Step-08: Select your keymap (optional)

In the official version, SystemRescueCd asks you to select a keymap at startup. If you want to avoid seeing this menu and define a permanent keymap, you can run this command:

/usr/sbin/sysresccd-custom setkmap <your-keymap>

The second parameter is the name or the number of your keymap in the menu. For example, French users will use this:

/usr/sbin/sysresccd-custom setkmap fr

Step-09: Edit boot options (optional)

You may want to edit boot options (options such as docache or dodhcp) in the following file:

/mnt/custom/customcd/isoroot/isolinux/isolinux.cfg

You might want to modify the splash screen at:

/mnt/custom/customcd/isoroot/isolinux/f1boot.msg

It might be nice to include a notice such as...

Based on SystemRescueCd  from  SysRescCd.org

Step-10: Create the new ISO image

You just have to type this command. The second parameter to provide is the volume name for the CDRom.

/usr/sbin/sysresccd-custom isogen my_srcd

Step-11: Burn the ISO image

The new ISO image is

/mnt/custom/customcd/isofile/sysresccd-ccyymmdd-hhmm.iso

If you booted with docache, umount /dev/cd .

Burn it with wodim, cdrecord, Nero ... Tell this software that the CDRom drive to use is the virtual ISO-image file drive.

If you don't want to burn a CDR, you can test it with VMWare or qemu.

Step-12: Synchronize your disks

Before leaving the system and rebooting, you should make sure all your disks are cleanly unmounted.

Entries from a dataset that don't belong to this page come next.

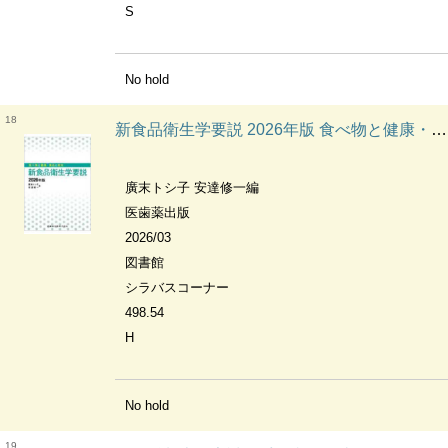
S
No hold
18
新食品衛生学要説 2026年版 食べ物と健康・食品と衛生
廣末トシ子 安達修一編
医歯薬出版
2026/03
図書館
シラバスコーナー
498.54
H
No hold
19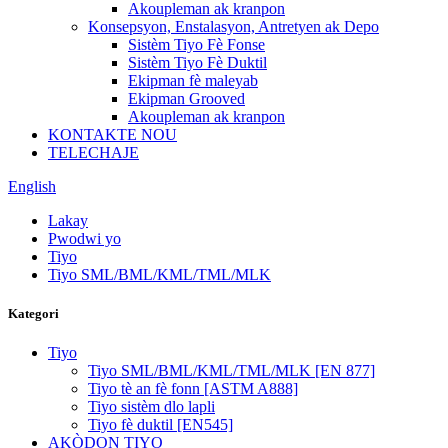
Akoupleman ak kranpon
Konsepsyon, Enstalasyon, Antretyen ak Depo
Sistèm Tiyo Fè Fonse
Sistèm Tiyo Fè Duktil
Ekipman fè maleyab
Ekipman Grooved
Akoupleman ak kranpon
KONTAKTE NOU
TELECHAJE
English
Lakay
Pwodwi yo
Tiyo
Tiyo SML/BML/KML/TML/MLK
Kategori
Tiyo
Tiyo SML/BML/KML/TML/MLK [EN 877]
Tiyo tè an fè fonn [ASTM A888]
Tiyo sistèm dlo lapli
Tiyo fè duktil [EN545]
AKÒDON TIYO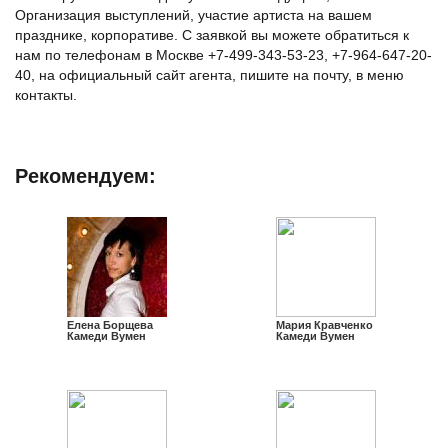
Организация выступлений, участие артиста на вашем
празднике, корпоративе. С заявкой вы можете обратиться к
нам по телефонам в Москве +7-499-343-53-23, +7-964-647-20-
40, на официальный сайт агента, пишите на почту, в меню
контакты.
Рекомендуем:
Елена Борщева
Мария Кравченко
Камеди Вумен
Камеди Вумен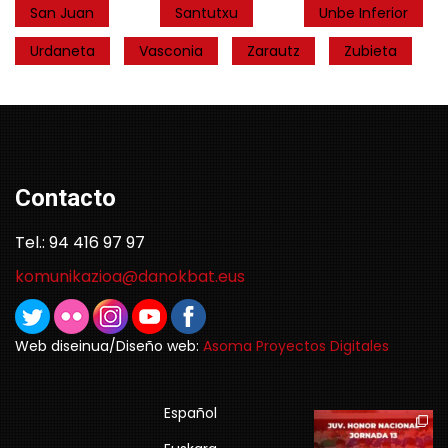
San Juan
Santutxu
Unbe Inferior
Urdaneta
Vasconia
Zarautz
Zubieta
Contacto
Tel.: 94 416 97 97
komunikazioa@danokbat.eus
Web diseinua/Diseño web:
Asoma Proyectos Digitales
Español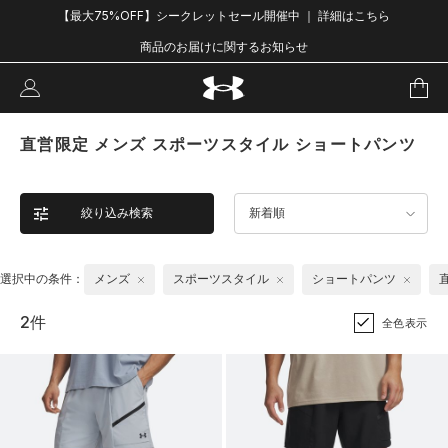
【最大75%OFF】シークレットセール開催中 ｜ 詳細はこちら
商品のお届けに関するお知らせ
直営限定 メンズ スポーツスタイル ショートパンツ
絞り込み検索
新着順
選択中の条件：
メンズ
スポーツスタイル
ショートパンツ
2件
全色表示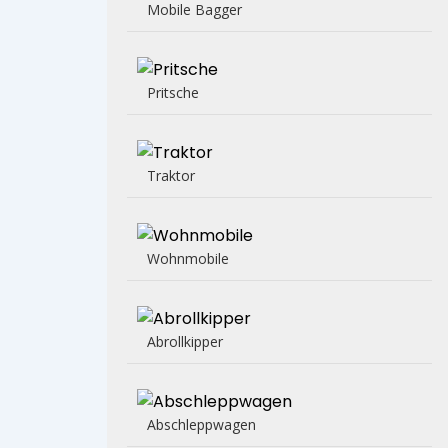
Mobile Bagger
Pritsche
Traktor
Wohnmobile
Abrollkipper
Abschleppwagen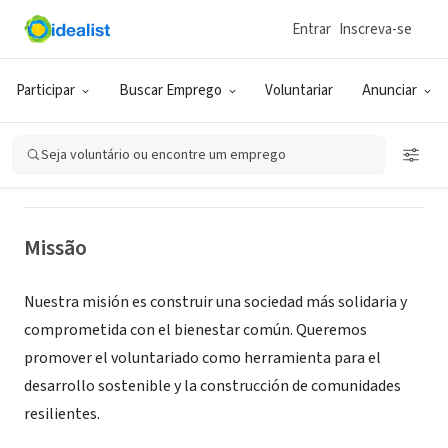
Entrar
Inscreva-se
ONG (SETOR SOCIAL)
Huellas Solidarias
Participar
Buscar Emprego
Voluntariar
Anunciar
Córdoba, AN, Espanha
|
huellassolidarias.com/
Seja voluntário ou encontre um emprego
Missão
Nuestra misión es construir una sociedad más solidaria y
comprometida con el bienestar común. Queremos
promover el voluntariado como herramienta para el
desarrollo sostenible y la construcción de comunidades
resilientes.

The best way to be sure not to lose data is to umount all mounted partitions, especially the temporary one (/dev/sda1 in this example), and then type sync

cd / ; umount /mnt/custom ; sync

Result of your changes

When you start your computer with your own SystemRescueCd version, you can see all the files in /mnt/livecd. If your new files belong to a standard directory, you can access them without a problem. If you made a new directory in the root of the filesystem, it will appear in /mnt/livecd, but you won't see that in the root of the system. In fact, the root of the system contains symbolic links to /mnt/livecd. You may have to make the link yourself.